> Activity
Without copying any pictures, restate exactly the lines from the start of the records through the line containing "right shoulder: (669, 621)".

> Dataset records
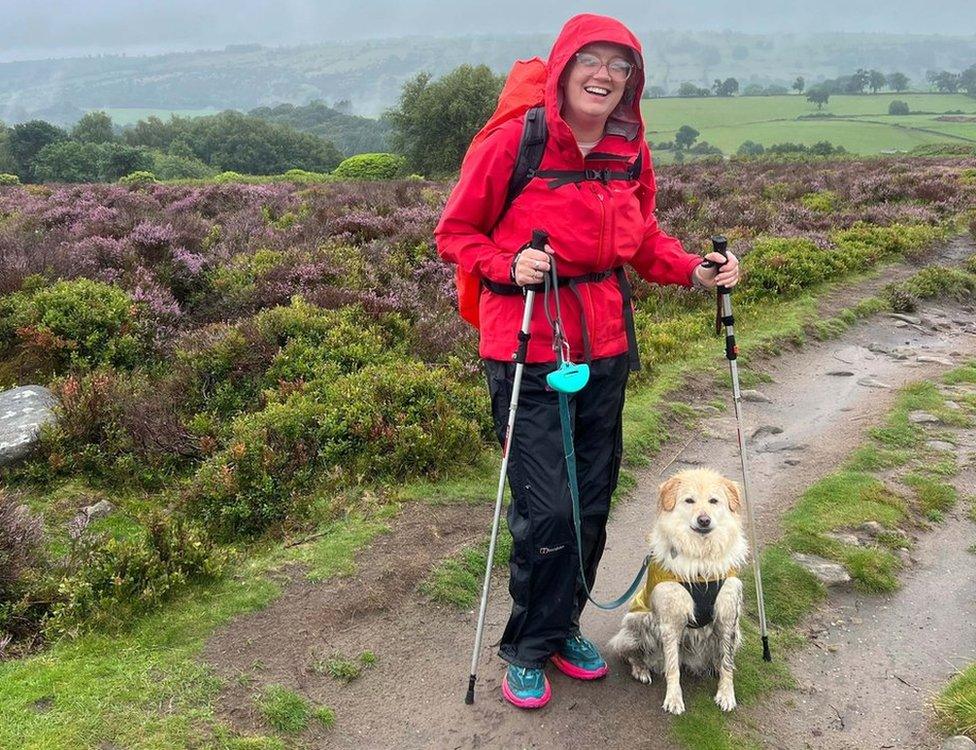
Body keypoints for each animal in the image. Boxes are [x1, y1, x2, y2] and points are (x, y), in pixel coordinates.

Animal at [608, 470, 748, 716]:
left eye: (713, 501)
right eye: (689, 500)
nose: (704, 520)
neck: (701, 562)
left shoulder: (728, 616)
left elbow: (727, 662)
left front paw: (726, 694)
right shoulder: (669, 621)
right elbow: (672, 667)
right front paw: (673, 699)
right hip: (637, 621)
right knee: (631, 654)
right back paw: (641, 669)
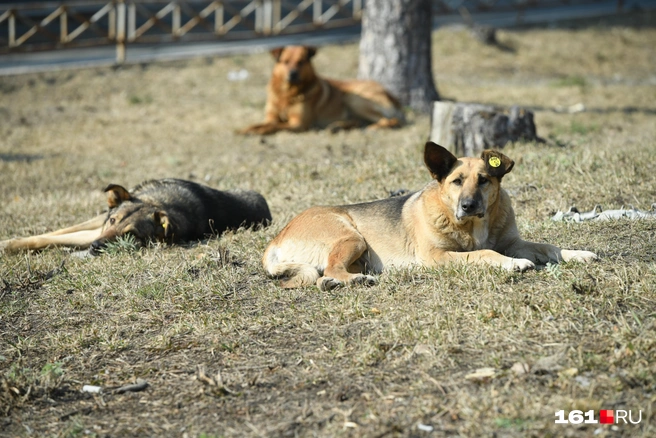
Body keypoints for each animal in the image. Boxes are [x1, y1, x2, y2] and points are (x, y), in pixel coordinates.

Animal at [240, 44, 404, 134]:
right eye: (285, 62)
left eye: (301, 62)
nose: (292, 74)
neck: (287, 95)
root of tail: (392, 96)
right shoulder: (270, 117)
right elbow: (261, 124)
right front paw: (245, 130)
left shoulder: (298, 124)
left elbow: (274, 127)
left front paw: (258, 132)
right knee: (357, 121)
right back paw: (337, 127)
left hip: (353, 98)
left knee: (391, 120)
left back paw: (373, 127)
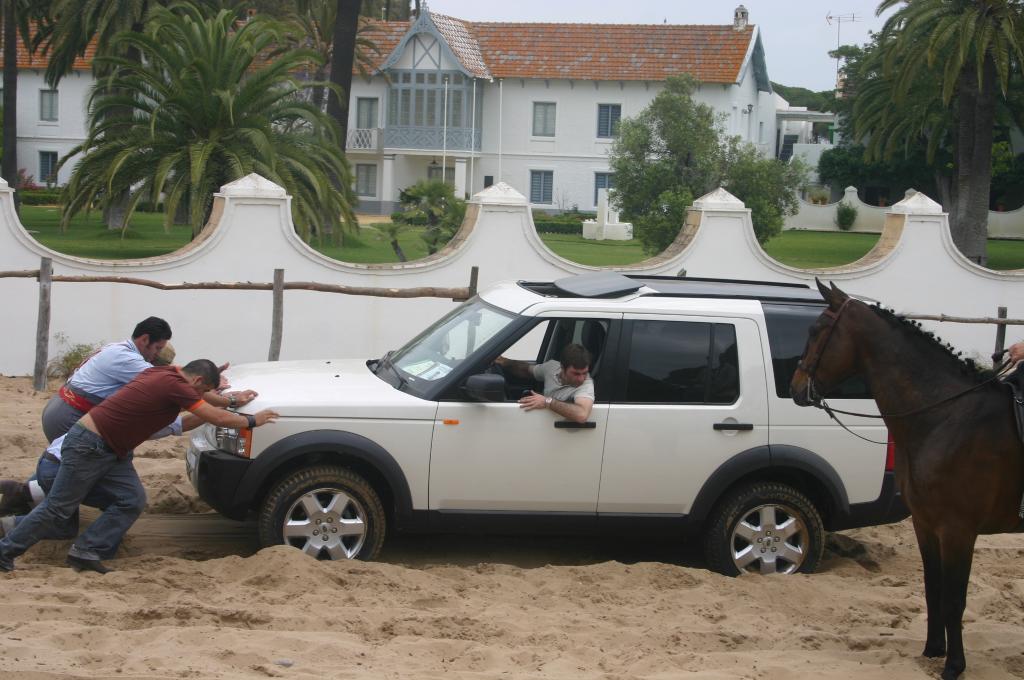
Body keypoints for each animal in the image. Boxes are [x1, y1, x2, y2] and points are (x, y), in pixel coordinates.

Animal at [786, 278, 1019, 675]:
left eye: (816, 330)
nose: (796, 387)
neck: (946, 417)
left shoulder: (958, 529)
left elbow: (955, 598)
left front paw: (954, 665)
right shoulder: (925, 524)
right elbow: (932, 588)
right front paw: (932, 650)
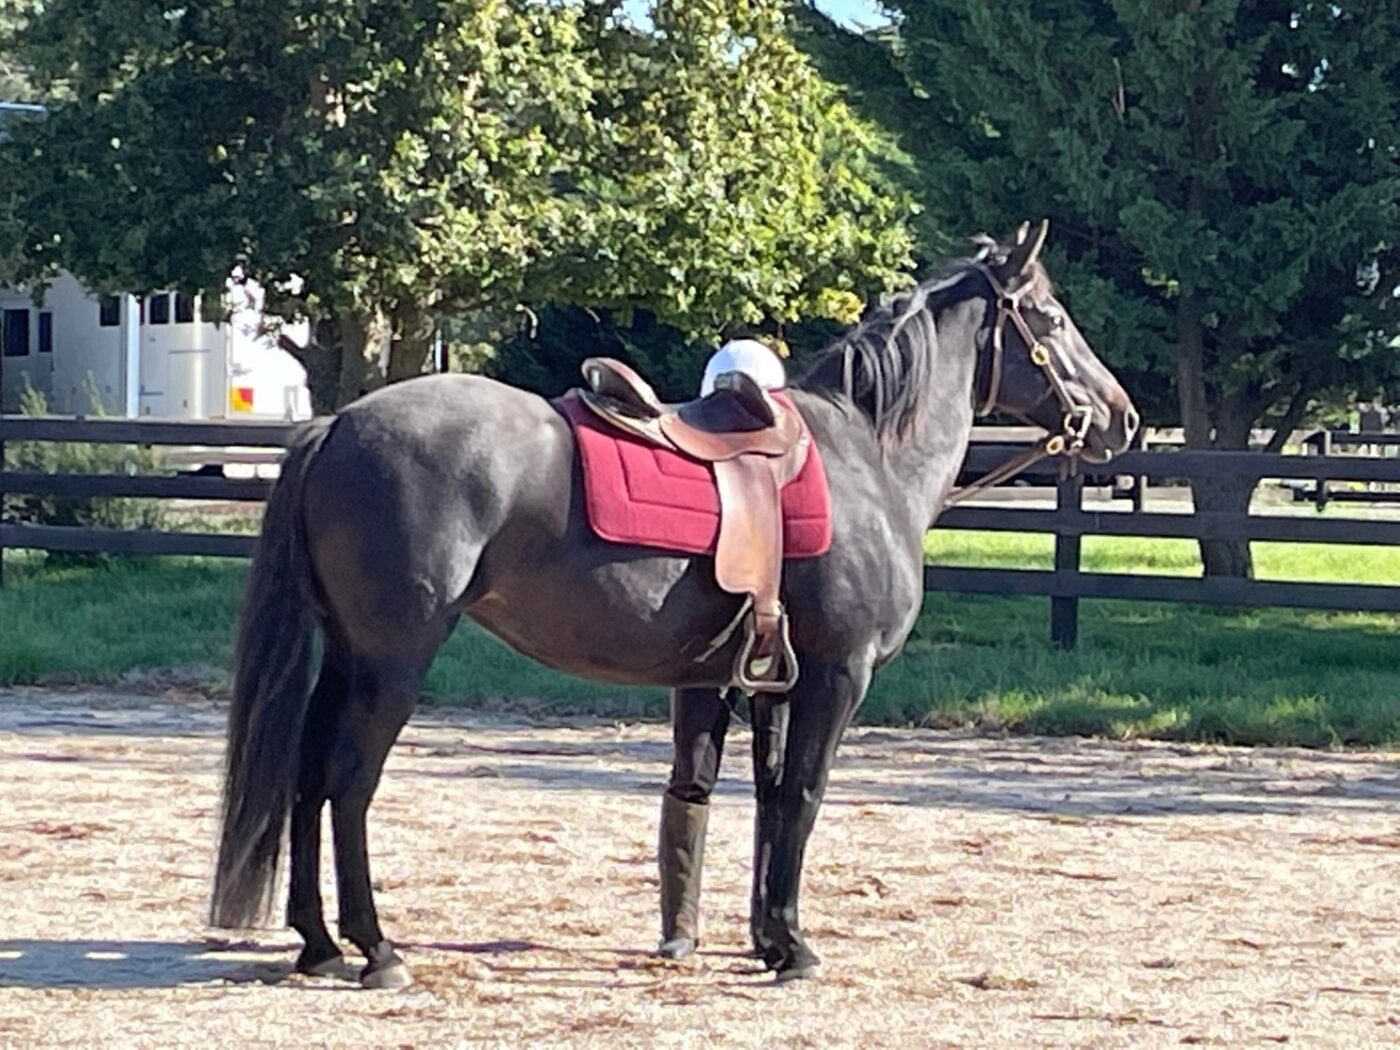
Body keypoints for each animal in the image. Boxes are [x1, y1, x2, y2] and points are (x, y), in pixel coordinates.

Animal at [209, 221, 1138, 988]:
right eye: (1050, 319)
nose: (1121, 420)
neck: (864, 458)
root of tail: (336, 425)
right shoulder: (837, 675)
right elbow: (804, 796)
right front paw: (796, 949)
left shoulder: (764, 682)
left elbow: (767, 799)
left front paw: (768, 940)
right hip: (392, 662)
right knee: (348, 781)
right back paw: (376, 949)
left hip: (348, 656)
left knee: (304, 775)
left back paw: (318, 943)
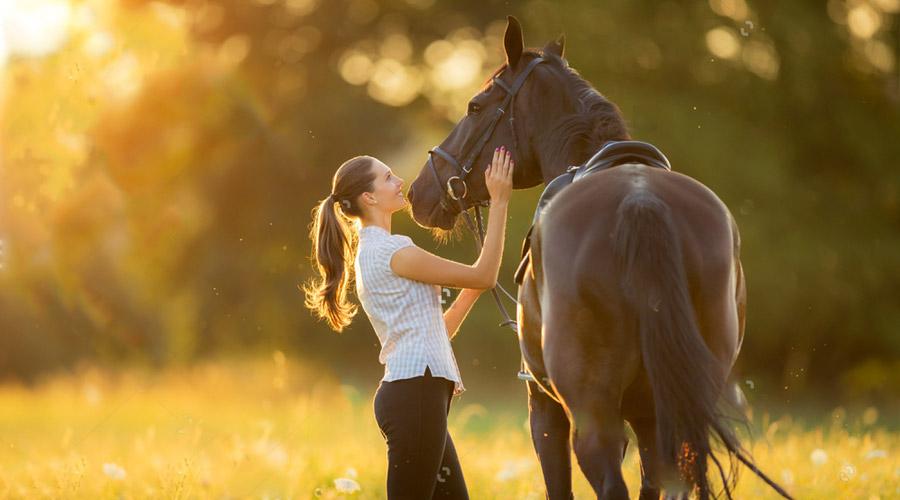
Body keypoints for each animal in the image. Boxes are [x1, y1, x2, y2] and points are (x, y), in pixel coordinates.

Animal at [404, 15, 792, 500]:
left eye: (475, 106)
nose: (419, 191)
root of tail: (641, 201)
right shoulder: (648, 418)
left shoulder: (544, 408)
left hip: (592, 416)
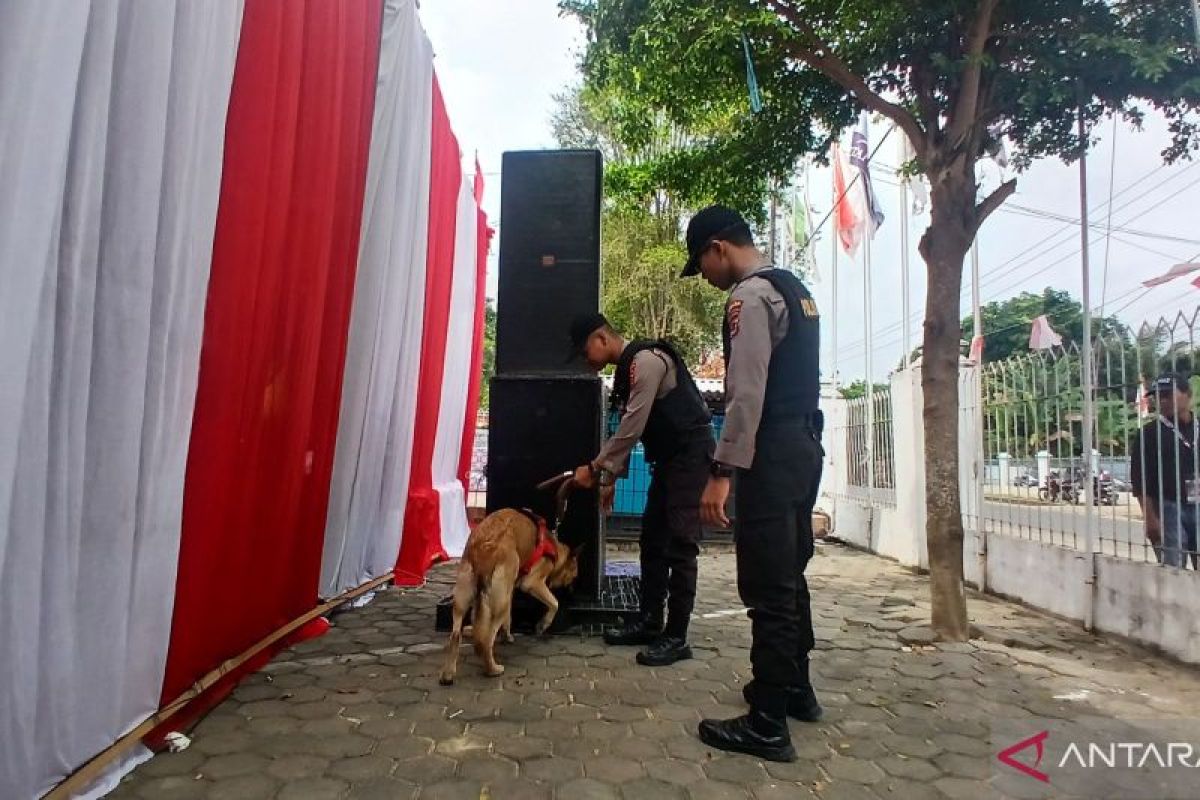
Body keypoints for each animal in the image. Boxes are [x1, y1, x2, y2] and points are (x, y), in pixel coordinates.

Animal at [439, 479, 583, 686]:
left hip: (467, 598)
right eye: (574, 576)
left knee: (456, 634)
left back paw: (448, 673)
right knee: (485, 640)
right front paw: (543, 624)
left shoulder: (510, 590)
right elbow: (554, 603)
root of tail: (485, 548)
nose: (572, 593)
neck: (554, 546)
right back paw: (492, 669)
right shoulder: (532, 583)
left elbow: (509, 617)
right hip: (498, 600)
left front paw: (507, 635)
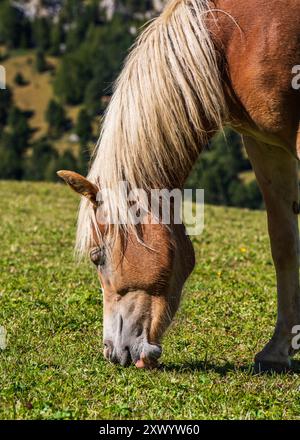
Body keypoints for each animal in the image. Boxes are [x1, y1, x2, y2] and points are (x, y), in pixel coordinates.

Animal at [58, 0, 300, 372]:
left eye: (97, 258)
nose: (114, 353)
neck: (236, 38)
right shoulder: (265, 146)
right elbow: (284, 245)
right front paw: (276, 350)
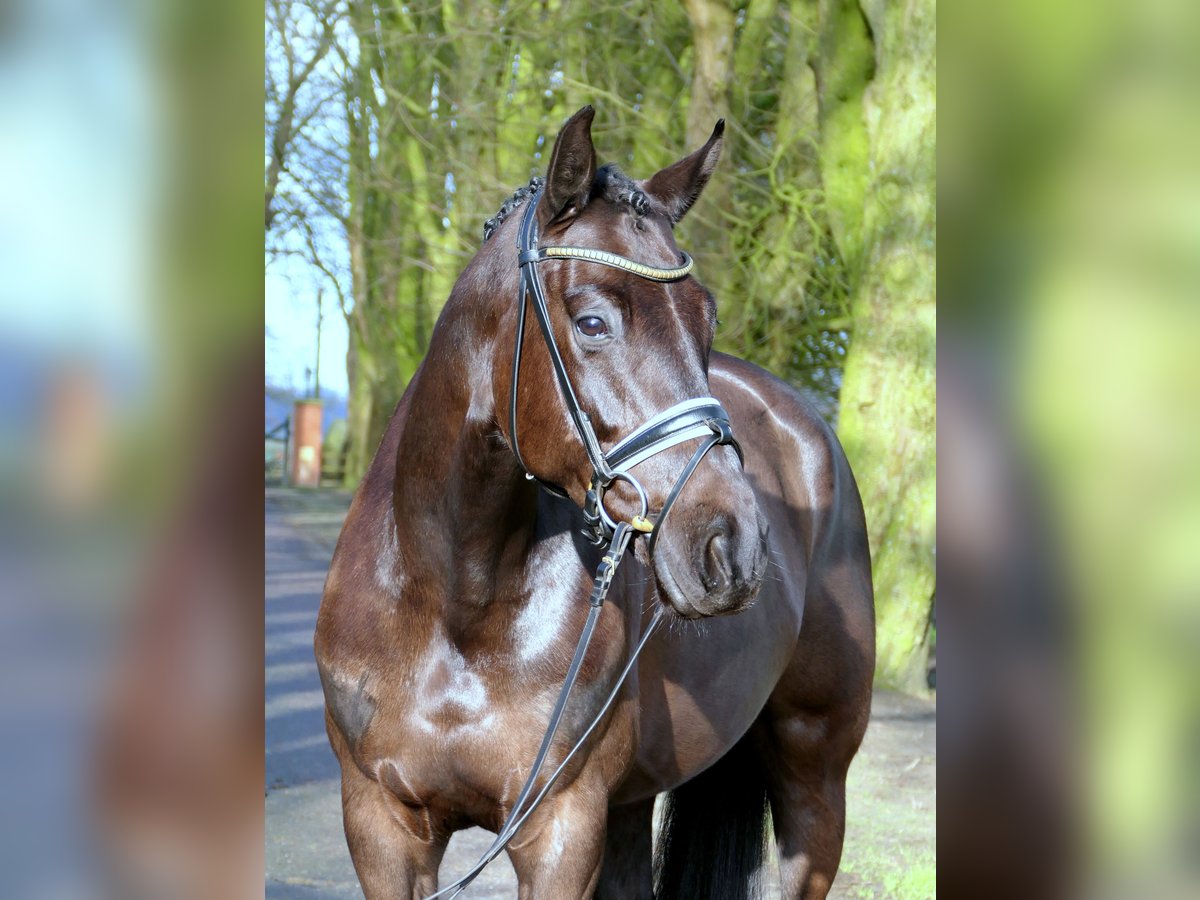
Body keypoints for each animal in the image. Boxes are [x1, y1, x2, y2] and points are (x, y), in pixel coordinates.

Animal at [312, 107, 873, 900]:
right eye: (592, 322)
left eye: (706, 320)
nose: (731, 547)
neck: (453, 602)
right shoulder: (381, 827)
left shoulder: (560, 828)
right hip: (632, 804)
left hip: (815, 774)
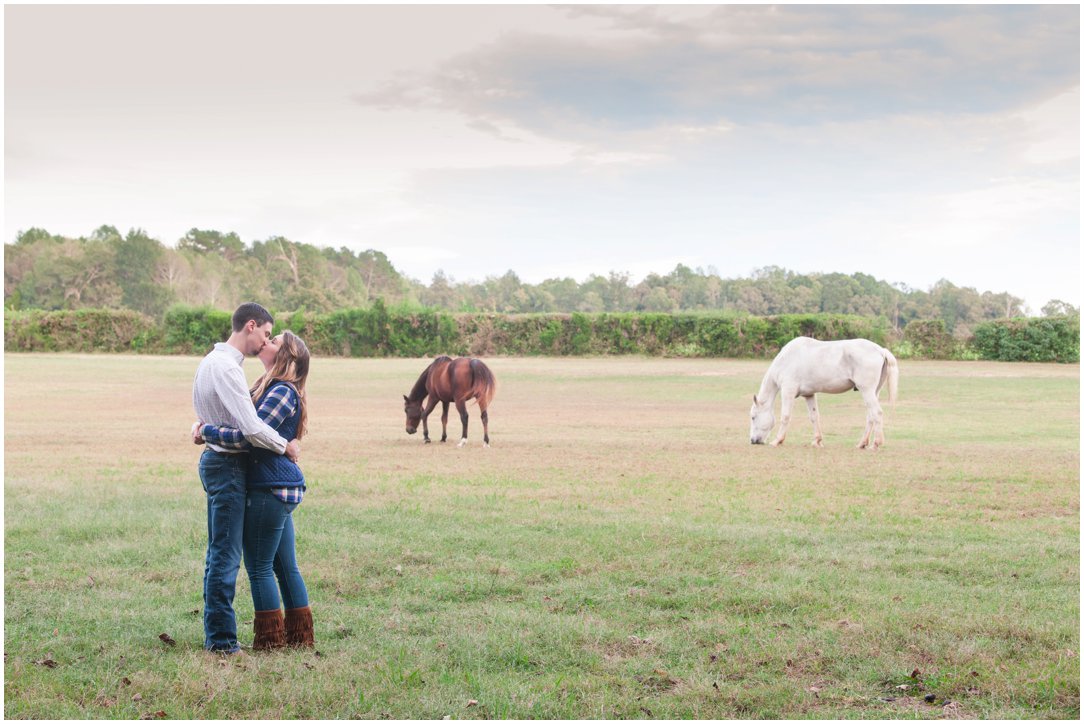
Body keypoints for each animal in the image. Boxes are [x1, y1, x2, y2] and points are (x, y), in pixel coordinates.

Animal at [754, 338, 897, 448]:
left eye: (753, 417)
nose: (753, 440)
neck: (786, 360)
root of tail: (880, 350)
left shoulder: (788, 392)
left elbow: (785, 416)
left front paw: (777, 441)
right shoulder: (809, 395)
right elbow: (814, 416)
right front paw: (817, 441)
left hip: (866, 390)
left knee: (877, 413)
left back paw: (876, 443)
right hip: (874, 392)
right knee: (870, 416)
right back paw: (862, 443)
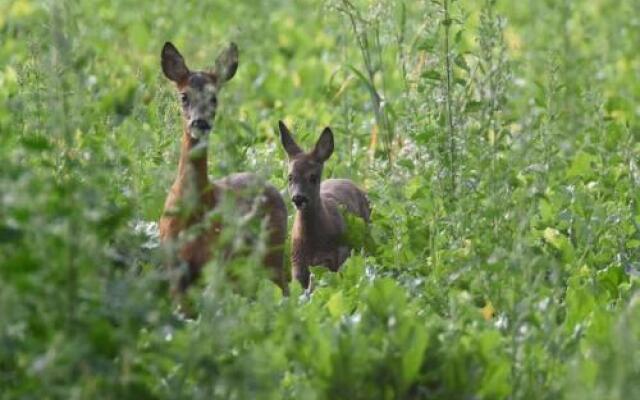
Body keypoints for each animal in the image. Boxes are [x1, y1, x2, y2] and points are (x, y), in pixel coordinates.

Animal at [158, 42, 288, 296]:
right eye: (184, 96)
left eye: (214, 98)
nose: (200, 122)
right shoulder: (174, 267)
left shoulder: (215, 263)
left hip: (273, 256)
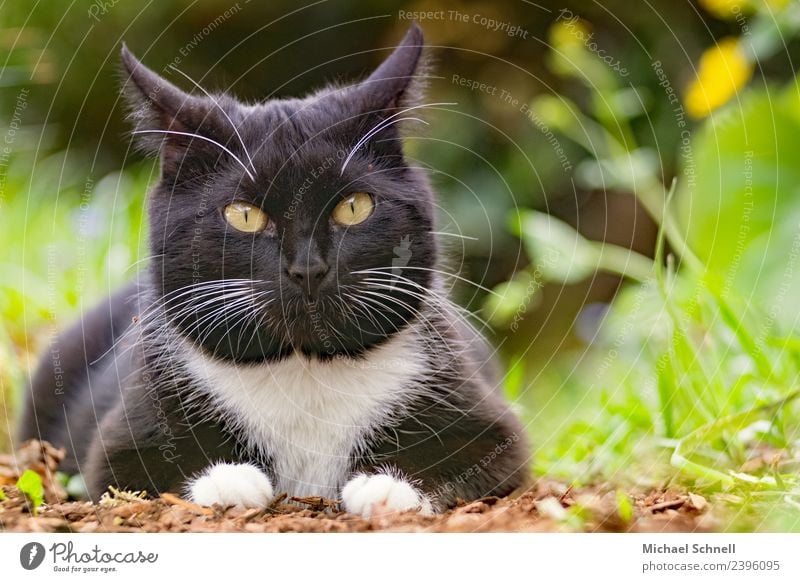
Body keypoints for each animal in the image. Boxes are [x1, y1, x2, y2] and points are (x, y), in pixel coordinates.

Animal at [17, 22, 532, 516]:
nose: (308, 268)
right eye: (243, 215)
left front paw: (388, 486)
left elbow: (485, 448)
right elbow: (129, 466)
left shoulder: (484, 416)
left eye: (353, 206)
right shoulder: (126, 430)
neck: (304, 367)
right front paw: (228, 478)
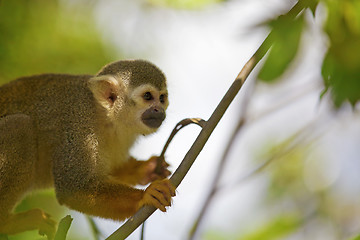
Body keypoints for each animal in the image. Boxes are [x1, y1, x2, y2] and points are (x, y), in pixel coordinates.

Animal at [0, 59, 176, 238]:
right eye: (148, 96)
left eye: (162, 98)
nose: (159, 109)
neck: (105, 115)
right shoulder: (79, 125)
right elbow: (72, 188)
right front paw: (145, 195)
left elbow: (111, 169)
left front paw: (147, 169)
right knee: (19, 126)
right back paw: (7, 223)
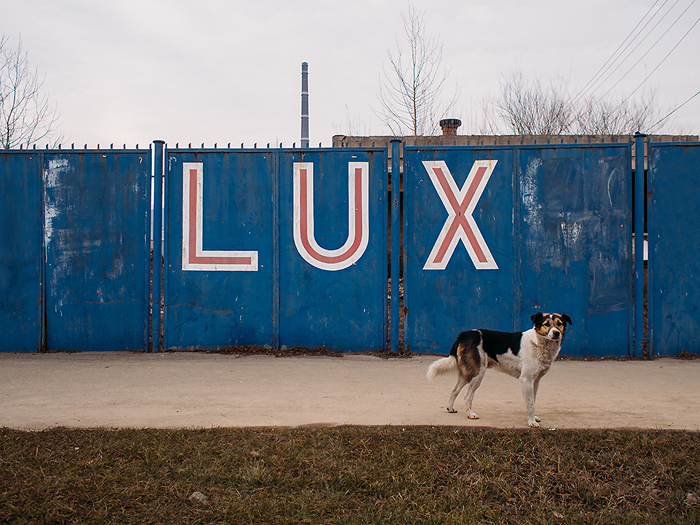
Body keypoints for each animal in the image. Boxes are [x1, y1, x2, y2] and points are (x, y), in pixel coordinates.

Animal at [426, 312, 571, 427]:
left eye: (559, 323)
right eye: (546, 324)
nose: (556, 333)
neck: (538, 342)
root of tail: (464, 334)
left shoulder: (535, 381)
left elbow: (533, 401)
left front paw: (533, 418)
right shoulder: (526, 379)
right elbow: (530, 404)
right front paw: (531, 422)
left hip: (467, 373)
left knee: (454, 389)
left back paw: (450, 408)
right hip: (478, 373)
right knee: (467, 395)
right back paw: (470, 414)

> Solution
Body keypoints for each animal in the image. Boxes are [x1, y1, x2, y2] and points are (x, y), in pixel coordinates.

Animal at [608, 470, 748, 716]:
left eye: (713, 501)
right eye: (689, 500)
nose: (704, 520)
neck: (701, 562)
left shoulder: (728, 616)
left elbow: (727, 662)
left front paw: (726, 694)
right shoulder: (669, 621)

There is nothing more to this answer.